Aufgaben:
**A)** Schreib aus dem Übungstext das Stück von „Köln/La Guajira –“ bis „der Region suchen.“ genau ab.
**B)** Welche Aufgabe hat Jelena Kaifenheim laut Übungstext bei Malteser International?
**C)** Fass den Absatz im Übungstext, der mit „Einer solchen Flüchtlingsbewegung“ beginnt, als kurze Liste zusammen.

Übungstext:
┄┄┄┄┄┄┄┄┄┄

Malteser International hilft venezolanischen Flüchtlingen in Kolumbien

Köln/La Guajira – Die Hilfsorganisation Malteser International hat angekündigt, venezolanische Flüchtlinge im Norden Kolumbiens zu unterstützen. Dem weltweiten Hilfswerk des Malteserordens zufolge befinden sich schon jetzt über einer Million Flüchtlinge und Migranten aus Venezuela auf kolumbianischem Boden. Ein Ende sei nicht abzusehen, da immer mehr Venezolaner Zuflucht in der Region suchen.
„Einer solchen Flüchtlingsbewegung wie momentan sind weder die Behörden noch die lokale Bevölkerung gewachsen. Die Situation ist katastrophal“, sagte Jelena Kaifenheim, Referentin für Lateinamerika bei Malteser International. Deshalb starte Malteser International nun in Absprache mit den lokalen Behörden im Department La Guajira ein Nothilfeprogramm. Mobile Gesundheitsteams werden die Menschen behandeln, mit Hygienekits versorgen und bei Bedarf impfen. An unterernährte Kinder und schwangere Frauen werden die Mitarbeiter Zusatznahrung verteilen.
Besonders in den armen Grenzgebieten des Departments La Guajira – wo Malteser International seit mehreren Jahren die kolumbianische Bevölkerung unterstützt – verschlechtert sich die aktuelle Situation täglich. „Die derzeitige Lage der Flüchtlinge in La Guajira ist entsetzlich“, berichtete Kaifenheim. Familien schliefen in Parks und auf öffentlichen Plätzen. Sie seien in einem sichtlich schlechten Zustand. Schwangere Frauen und Neugeborene erhielten keine medizinische Versorgung, viele Kinder und Schwangere seien unterernährt. „Wir müssen schnell handeln, um den Menschen zu helfen“, so Kaifenheim.

┄┄┄┄┄┄┄┄┄┄

Angaben:
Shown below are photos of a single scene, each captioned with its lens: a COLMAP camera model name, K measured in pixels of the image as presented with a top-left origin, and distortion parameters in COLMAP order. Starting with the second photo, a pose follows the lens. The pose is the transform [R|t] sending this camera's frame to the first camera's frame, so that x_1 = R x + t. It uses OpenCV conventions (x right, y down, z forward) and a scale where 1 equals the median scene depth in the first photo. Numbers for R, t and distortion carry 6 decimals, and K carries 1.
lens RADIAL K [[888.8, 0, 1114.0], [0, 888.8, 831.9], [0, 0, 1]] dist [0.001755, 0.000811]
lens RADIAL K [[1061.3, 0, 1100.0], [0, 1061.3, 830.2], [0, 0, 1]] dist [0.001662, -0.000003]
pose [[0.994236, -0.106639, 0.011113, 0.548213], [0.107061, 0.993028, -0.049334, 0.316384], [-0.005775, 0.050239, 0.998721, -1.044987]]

┄┄┄┄┄┄┄┄┄┄

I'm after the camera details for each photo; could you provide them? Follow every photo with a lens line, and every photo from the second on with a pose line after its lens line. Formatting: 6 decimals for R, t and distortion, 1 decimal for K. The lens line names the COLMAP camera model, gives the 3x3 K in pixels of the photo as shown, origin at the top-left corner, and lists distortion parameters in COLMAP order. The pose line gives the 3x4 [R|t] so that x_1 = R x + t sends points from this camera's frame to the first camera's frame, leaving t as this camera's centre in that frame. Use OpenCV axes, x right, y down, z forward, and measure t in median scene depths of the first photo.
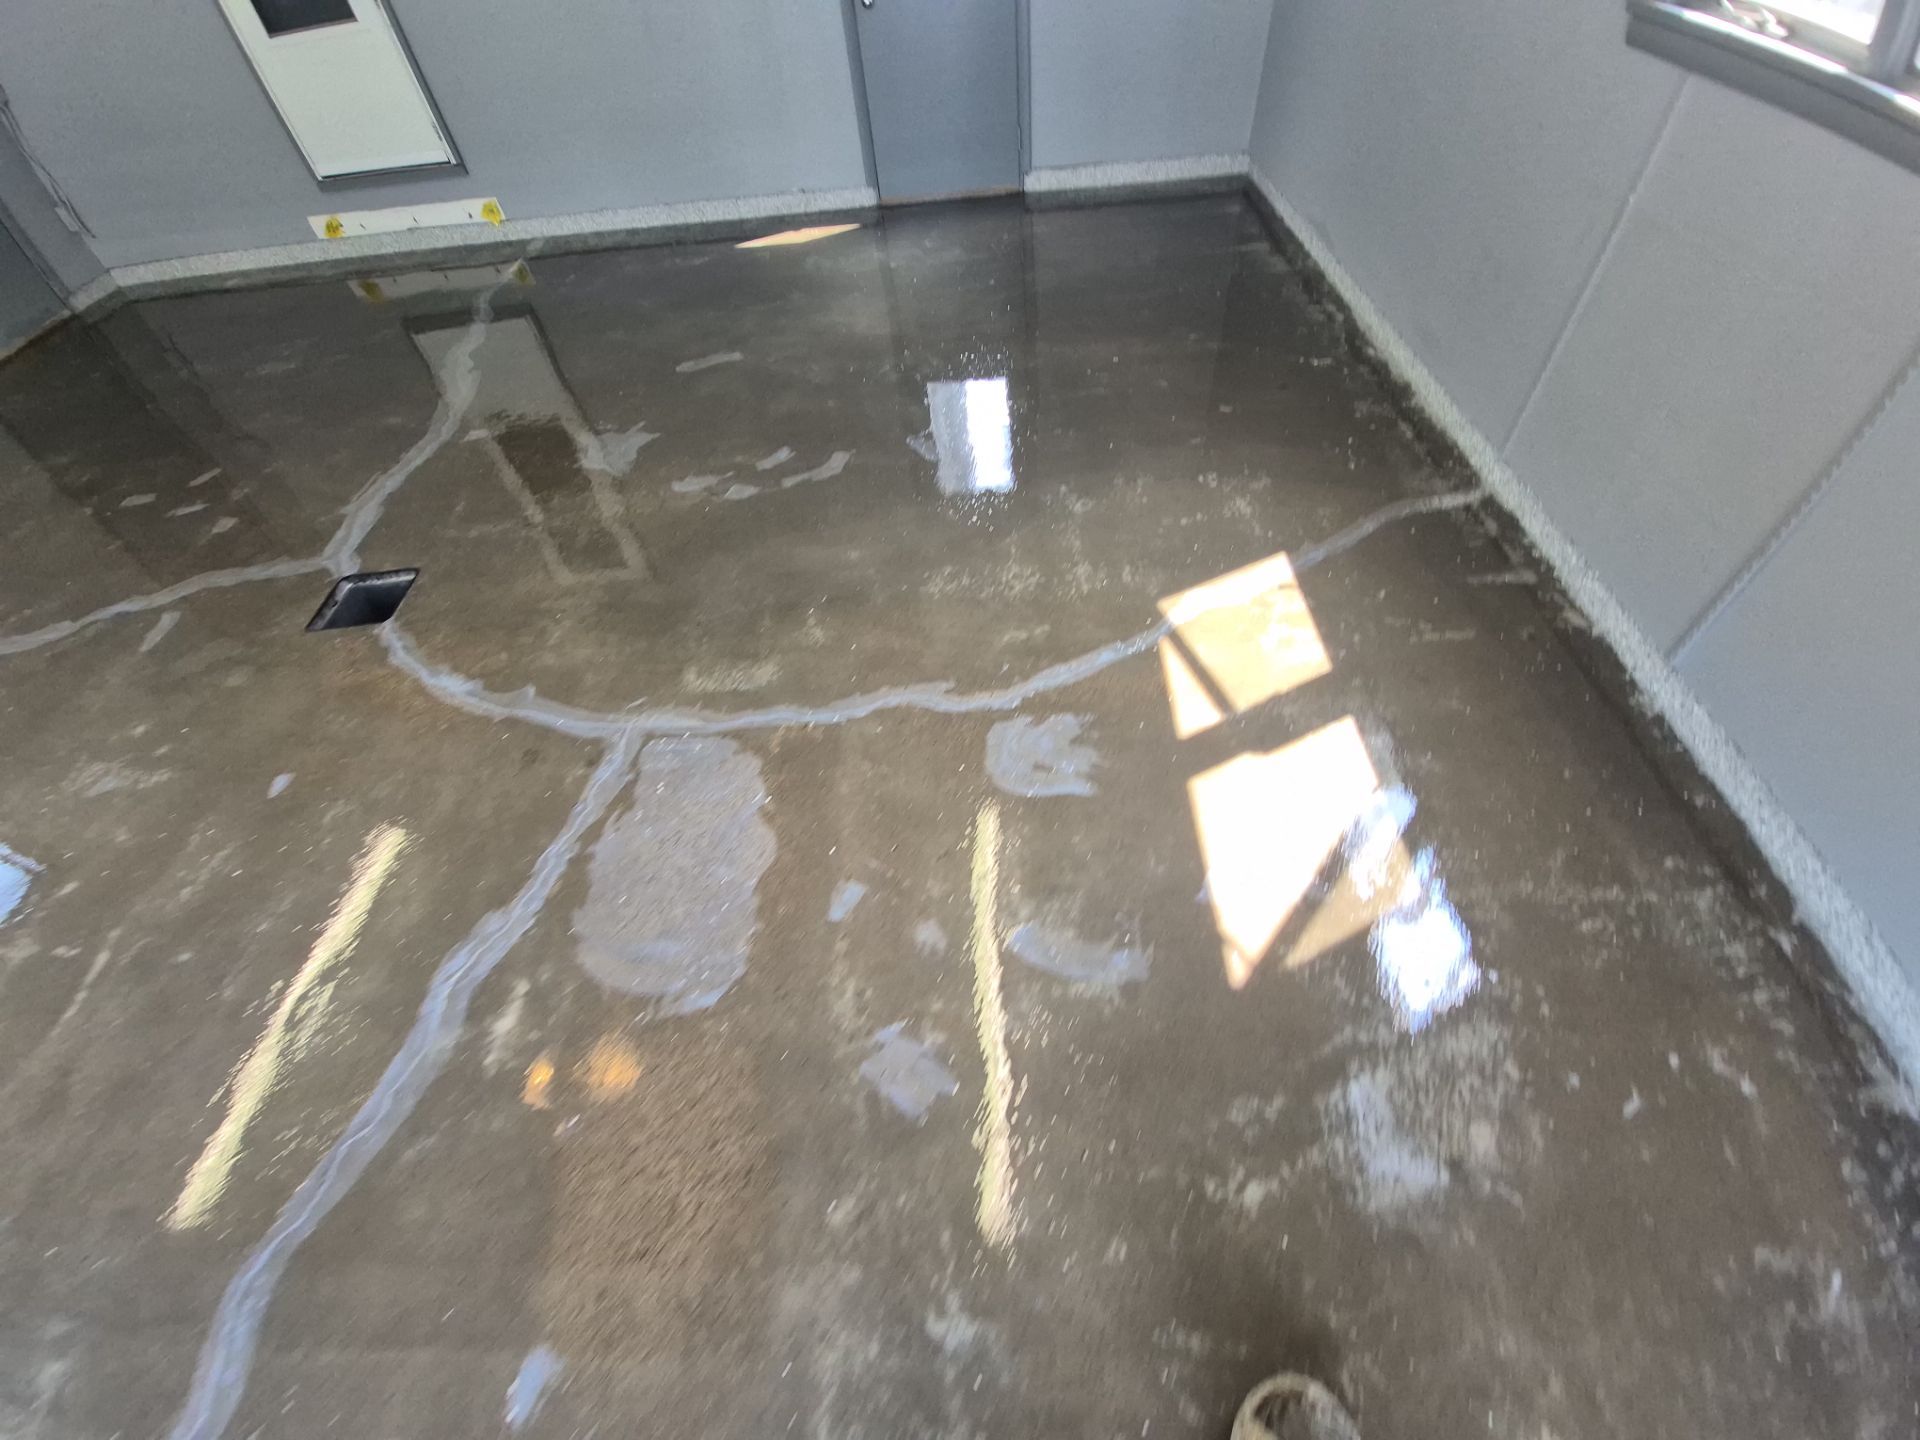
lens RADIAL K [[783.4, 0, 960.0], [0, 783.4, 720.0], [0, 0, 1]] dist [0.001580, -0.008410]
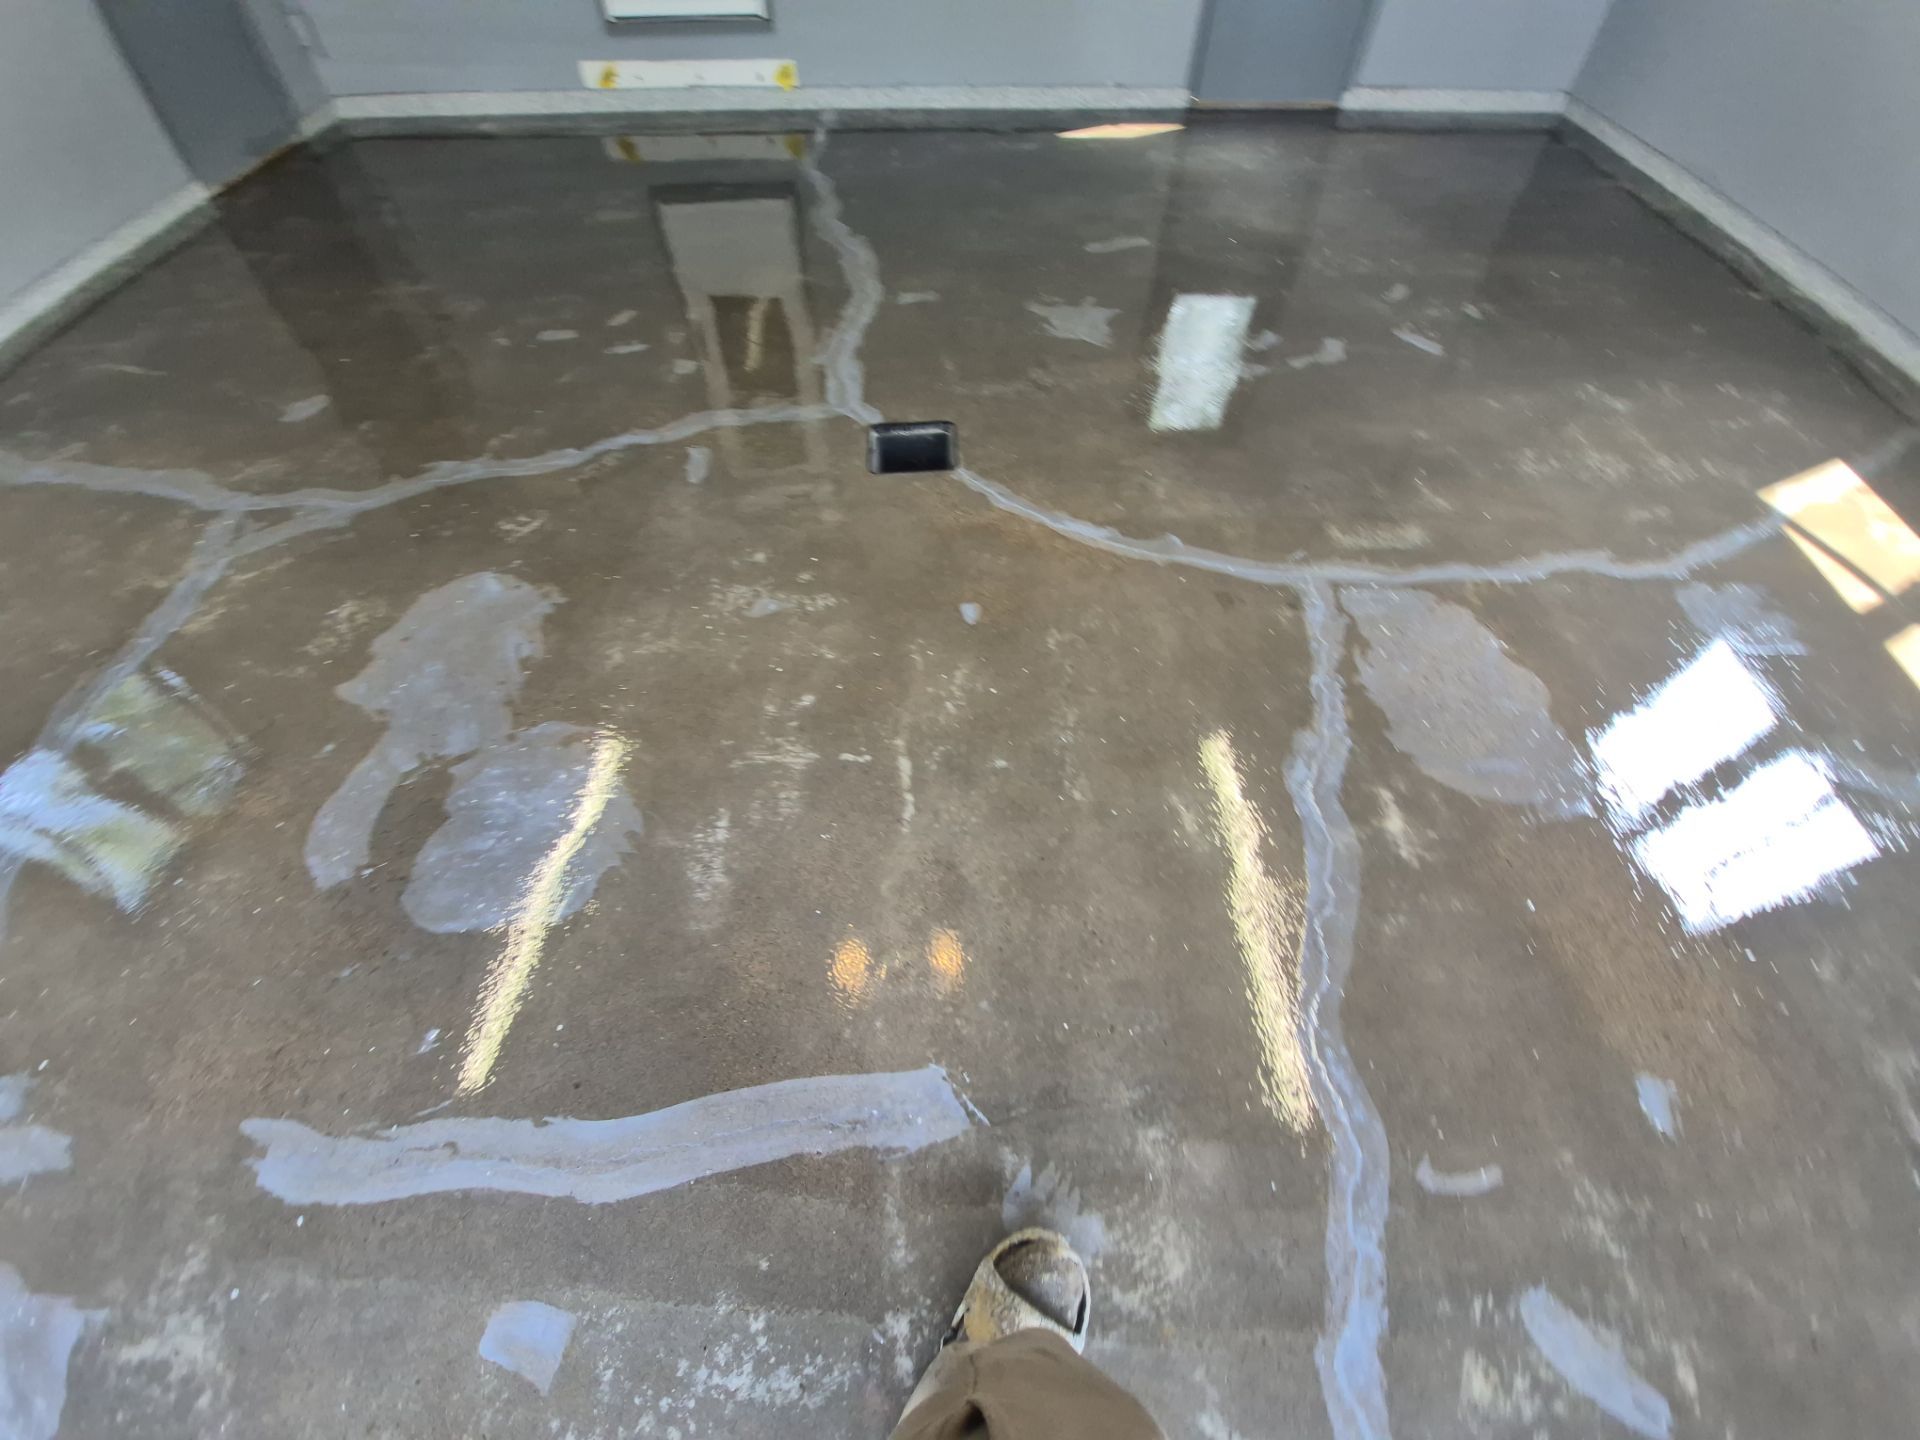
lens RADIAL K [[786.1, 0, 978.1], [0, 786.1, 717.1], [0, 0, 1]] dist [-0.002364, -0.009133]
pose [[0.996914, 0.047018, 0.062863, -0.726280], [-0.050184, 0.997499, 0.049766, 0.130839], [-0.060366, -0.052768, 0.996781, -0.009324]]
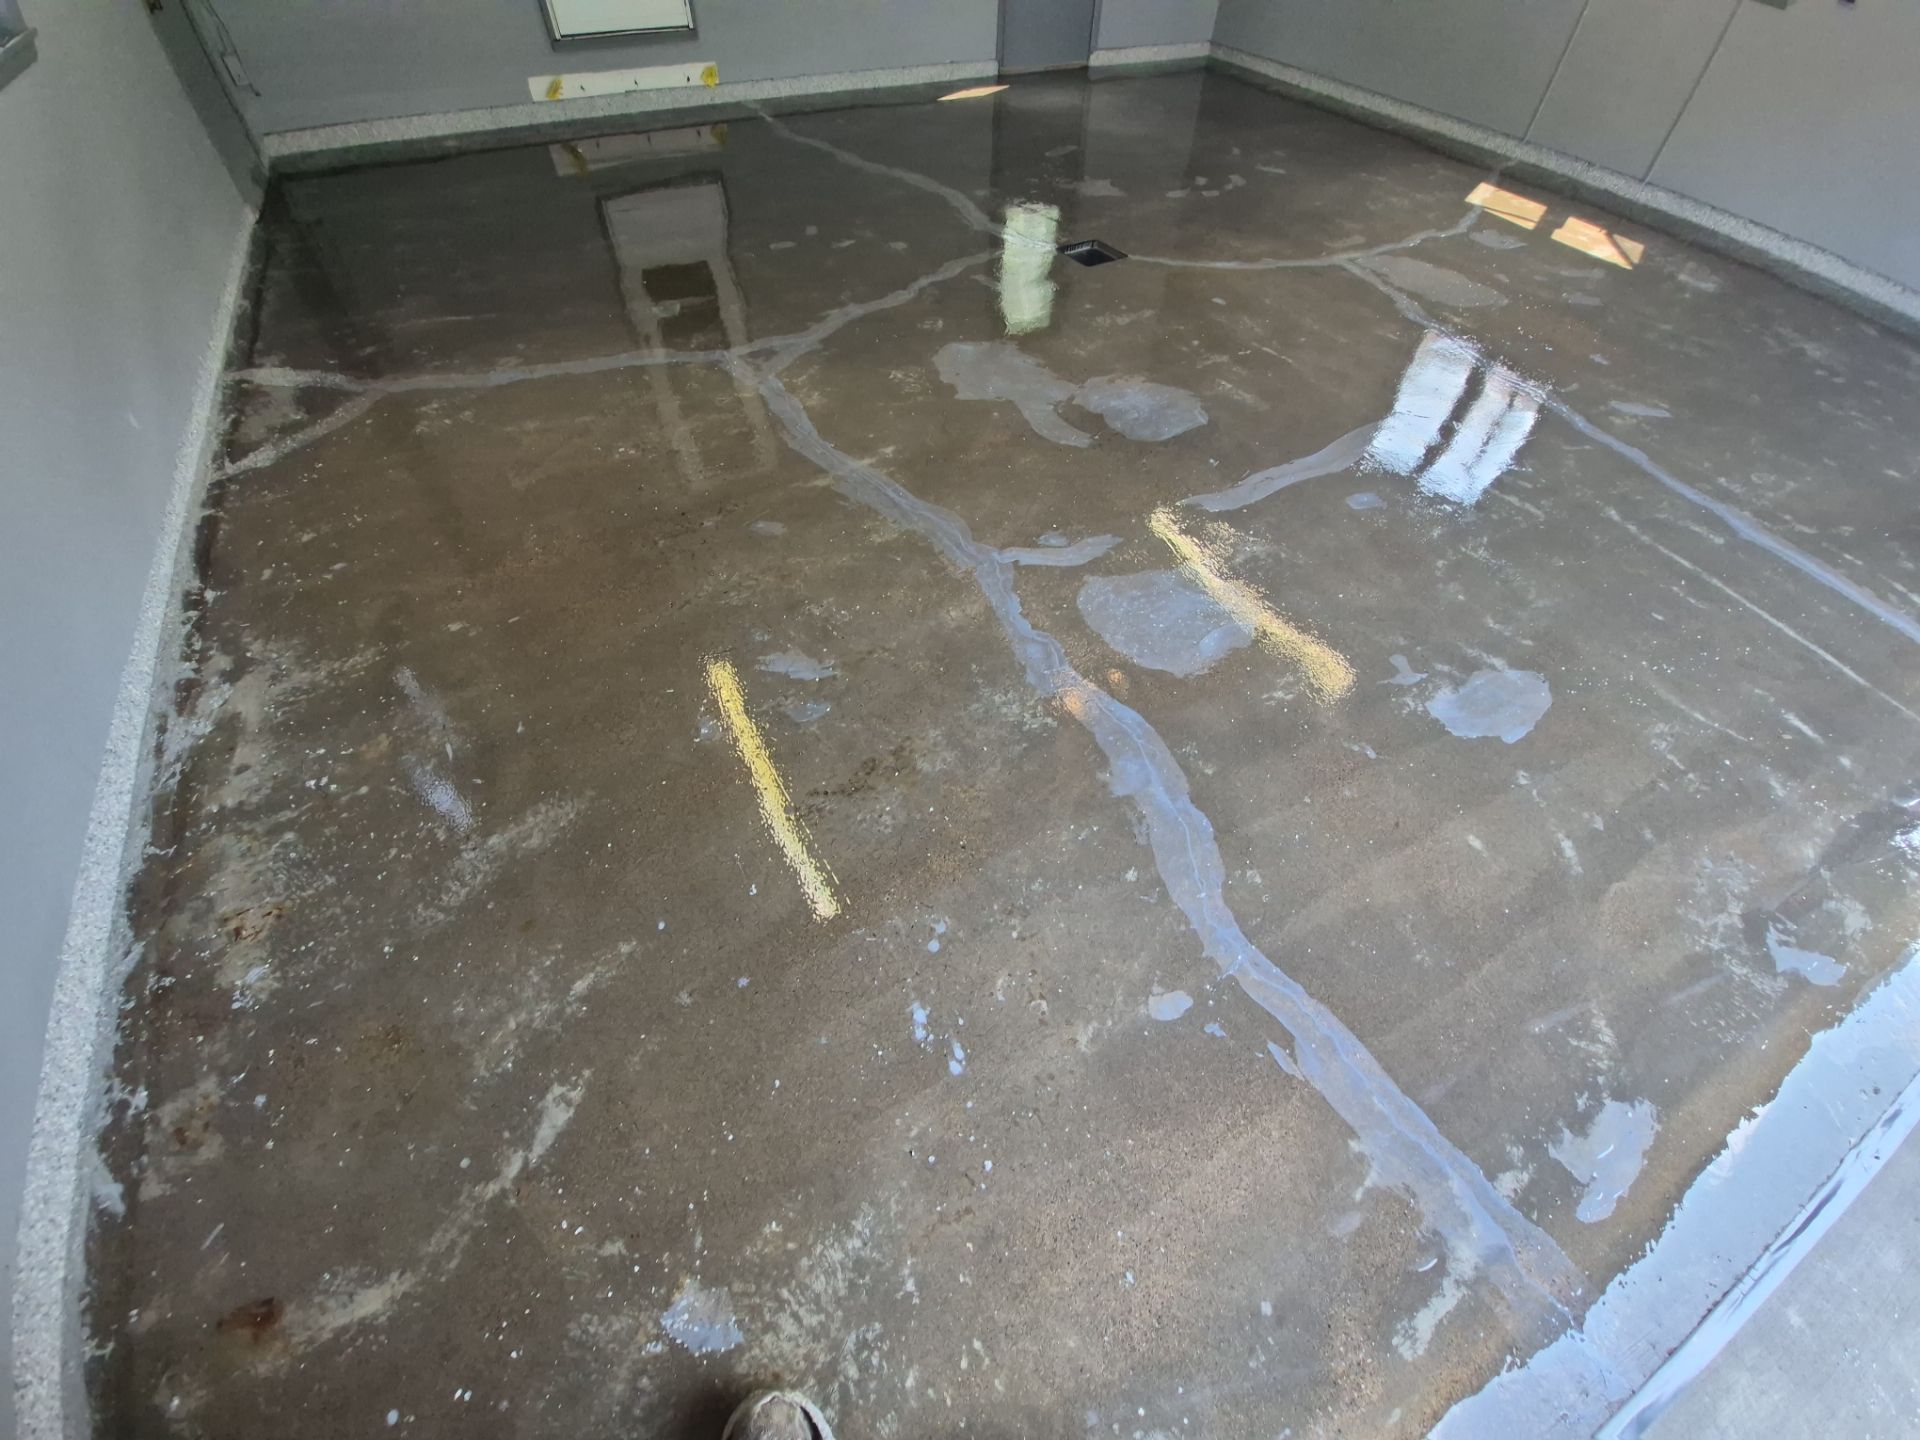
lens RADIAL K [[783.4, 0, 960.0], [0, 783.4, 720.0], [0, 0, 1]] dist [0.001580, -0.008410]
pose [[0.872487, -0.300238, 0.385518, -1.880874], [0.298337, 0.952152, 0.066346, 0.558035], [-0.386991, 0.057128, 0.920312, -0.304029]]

┄┄┄┄┄┄┄┄┄┄

Lösungen:
**A)**
Köln/La Guajira – Die Hilfsorganisation Malteser International hat angekündigt, venezolanische Flüchtlinge im Norden Kolumbiens zu unterstützen. Dem weltweiten Hilfswerk des Malteserordens zufolge befinden sich schon jetzt über einer Million Flüchtlinge und Migranten aus Venezuela auf kolumbianischem Boden. Ein Ende sei nicht abzusehen, da immer mehr Venezolaner Zuflucht in der Region suchen.

**B)** Sie ist Referentin für Lateinamerika.

**C)**
- Laut Jelena Kaifenheim sind weder die Behörden noch die Menschen vor Ort der Flüchtlingsbewegung gewachsen. Die Lage ist katastrophal.
- Deshalb startet Malteser International mit den lokalen Behörden ein Nothilfeprogramm im Department La Guajira.
- Mobile Gesundheitsteams behandeln die Menschen, geben Hygienekits aus und impfen bei Bedarf.
- Unterernährte Kinder und schwangere Frauen bekommen Zusatznahrung.